:: Reading passage
The first FORTRAN compiler was created in 1954-57 by a team at IBM led by John W. Backus. This compiler was the first compiler for any High level language. The authors were worried that no one would use the language if programs written in it did not run nearly as fast as programs written in assembly language. So they made it an optimizing compiler.
Because of the heavy use by scientists doing numerical work the language grew in ways that encouraged compiler writers to produce compilers that generated high quality (fast) code. There are many high performance compiler vendors. Much work and research in compiler theory and design was caused by the need to generate good code for Fortran programs.
Several revisions of the language have appeared, including the very well known FORTRAN IV (the same as FORTRAN 66), FORTRAN 77 and Fortran 90. The most recent formal standard for the language was published in 1997 and is known as Fortran 95.
Initially, the language relied on precise formatting of the source code and heavy use of statement numbers and goto statements.
Every version introduced 'modern' programming concepts, such as source code comments and output of text, IF-THEN-ELSE (in FORTRAN 77), recursion (in Fortran 90) and parallel constructs, while trying to maintain Fortran's 'lean' profile and high performance.
::::
What you should do>
In the passage on the history of Fortran, what is the part that opens with the words containing "Several revisions of" and closes with "as Fortran 95."? Write it out word for word. Rely only on the Fortran passage above.
:: Information shown
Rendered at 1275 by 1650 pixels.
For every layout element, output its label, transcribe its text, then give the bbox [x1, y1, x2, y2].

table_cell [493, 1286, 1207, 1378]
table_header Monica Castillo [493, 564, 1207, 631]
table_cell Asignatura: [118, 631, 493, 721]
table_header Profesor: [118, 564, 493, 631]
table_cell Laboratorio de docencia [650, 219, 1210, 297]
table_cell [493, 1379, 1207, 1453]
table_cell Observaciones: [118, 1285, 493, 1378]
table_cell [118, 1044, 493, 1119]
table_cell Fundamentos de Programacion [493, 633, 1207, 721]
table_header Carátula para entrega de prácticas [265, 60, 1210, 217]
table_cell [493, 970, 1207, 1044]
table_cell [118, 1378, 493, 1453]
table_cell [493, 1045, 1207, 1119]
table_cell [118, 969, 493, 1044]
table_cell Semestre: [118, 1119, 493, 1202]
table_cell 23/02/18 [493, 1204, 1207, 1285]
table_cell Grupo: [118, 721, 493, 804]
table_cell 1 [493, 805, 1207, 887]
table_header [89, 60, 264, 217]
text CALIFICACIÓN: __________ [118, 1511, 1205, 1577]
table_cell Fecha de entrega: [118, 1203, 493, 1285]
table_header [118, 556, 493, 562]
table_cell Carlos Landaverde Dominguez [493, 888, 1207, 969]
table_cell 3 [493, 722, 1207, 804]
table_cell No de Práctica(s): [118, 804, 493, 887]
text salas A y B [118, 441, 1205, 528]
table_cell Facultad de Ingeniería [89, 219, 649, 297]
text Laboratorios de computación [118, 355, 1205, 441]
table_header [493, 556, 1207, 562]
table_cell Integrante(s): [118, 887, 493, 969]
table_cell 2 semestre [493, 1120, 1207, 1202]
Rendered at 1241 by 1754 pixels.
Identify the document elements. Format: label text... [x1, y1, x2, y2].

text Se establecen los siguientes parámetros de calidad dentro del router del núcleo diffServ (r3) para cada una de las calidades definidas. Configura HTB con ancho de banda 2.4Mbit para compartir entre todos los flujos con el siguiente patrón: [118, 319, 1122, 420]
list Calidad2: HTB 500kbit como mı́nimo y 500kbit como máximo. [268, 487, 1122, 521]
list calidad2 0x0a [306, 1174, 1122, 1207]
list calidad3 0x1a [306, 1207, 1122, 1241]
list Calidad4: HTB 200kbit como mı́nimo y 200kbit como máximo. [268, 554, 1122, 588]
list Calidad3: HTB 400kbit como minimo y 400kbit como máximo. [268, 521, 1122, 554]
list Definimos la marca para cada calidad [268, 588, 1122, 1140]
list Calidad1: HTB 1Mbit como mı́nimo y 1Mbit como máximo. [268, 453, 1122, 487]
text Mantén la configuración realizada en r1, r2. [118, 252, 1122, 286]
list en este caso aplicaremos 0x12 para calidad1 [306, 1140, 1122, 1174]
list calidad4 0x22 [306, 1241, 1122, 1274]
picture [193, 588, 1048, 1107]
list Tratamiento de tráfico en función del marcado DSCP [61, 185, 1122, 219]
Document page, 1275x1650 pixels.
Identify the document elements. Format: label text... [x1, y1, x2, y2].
::::
Final result>
Several revisions of the language have appeared, including the very well known FORTRAN IV (the same as FORTRAN 66), FORTRAN 77 and Fortran 90. The most recent formal standard for the language was published in 1997 and is known as Fortran 95.